=== Section Start ===
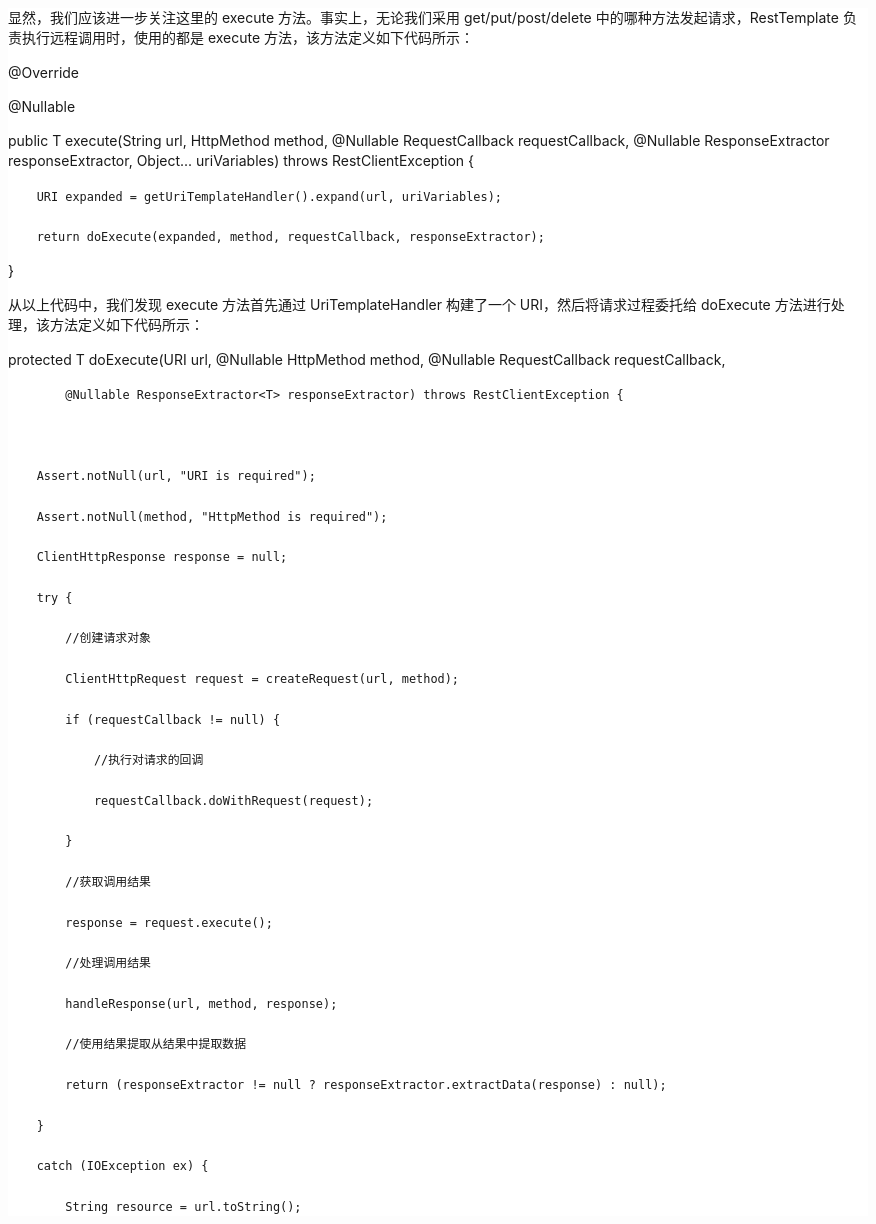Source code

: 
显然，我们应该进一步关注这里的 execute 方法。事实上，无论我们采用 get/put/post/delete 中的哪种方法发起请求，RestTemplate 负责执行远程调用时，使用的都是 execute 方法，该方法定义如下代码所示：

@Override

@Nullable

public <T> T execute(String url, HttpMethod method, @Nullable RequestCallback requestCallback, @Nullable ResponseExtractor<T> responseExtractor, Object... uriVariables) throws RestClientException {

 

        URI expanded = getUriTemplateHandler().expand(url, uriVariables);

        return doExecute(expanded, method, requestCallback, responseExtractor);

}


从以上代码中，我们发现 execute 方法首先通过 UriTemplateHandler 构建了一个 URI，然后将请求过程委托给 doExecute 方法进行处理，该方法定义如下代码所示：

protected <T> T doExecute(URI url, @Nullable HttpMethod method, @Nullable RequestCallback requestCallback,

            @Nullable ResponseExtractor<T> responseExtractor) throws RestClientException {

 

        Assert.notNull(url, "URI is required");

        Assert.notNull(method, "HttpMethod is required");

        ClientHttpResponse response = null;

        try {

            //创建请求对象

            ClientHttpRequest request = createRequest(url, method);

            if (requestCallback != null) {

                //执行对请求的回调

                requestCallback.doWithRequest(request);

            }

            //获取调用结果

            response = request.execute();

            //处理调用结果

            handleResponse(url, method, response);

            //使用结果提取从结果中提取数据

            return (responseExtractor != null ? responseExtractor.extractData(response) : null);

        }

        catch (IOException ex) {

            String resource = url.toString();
=== Section End ===
▸ What you need to do: An unaltered copy of the material, without images, should be set down.

▸ Exercise solution:
Source code

: 
显然，我们应该进一步关注这里的 execute 方法。事实上，无论我们采用 get/put/post/delete 中的哪种方法发起请求，RestTemplate 负责执行远程调用时，使用的都是 execute 方法，该方法定义如下代码所示：

@Override

@Nullable

public <T> T execute(String url, HttpMethod method, @Nullable RequestCallback requestCallback, @Nullable ResponseExtractor<T> responseExtractor, Object... uriVariables) throws RestClientException {

 

        URI expanded = getUriTemplateHandler().expand(url, uriVariables);

        return doExecute(expanded, method, requestCallback, responseExtractor);

}


从以上代码中，我们发现 execute 方法首先通过 UriTemplateHandler 构建了一个 URI，然后将请求过程委托给 doExecute 方法进行处理，该方法定义如下代码所示：

protected <T> T doExecute(URI url, @Nullable HttpMethod method, @Nullable RequestCallback requestCallback,

            @Nullable ResponseExtractor<T> responseExtractor) throws RestClientException {

 

        Assert.notNull(url, "URI is required");

        Assert.notNull(method, "HttpMethod is required");

        ClientHttpResponse response = null;

        try {

            //创建请求对象

            ClientHttpRequest request = createRequest(url, method);

            if (requestCallback != null) {

                //执行对请求的回调

                requestCallback.doWithRequest(request);

            }

            //获取调用结果

            response = request.execute();

            //处理调用结果

            handleResponse(url, method, response);

            //使用结果提取从结果中提取数据

            return (responseExtractor != null ? responseExtractor.extractData(response) : null);

        }

        catch (IOException ex) {

            String resource = url.toString();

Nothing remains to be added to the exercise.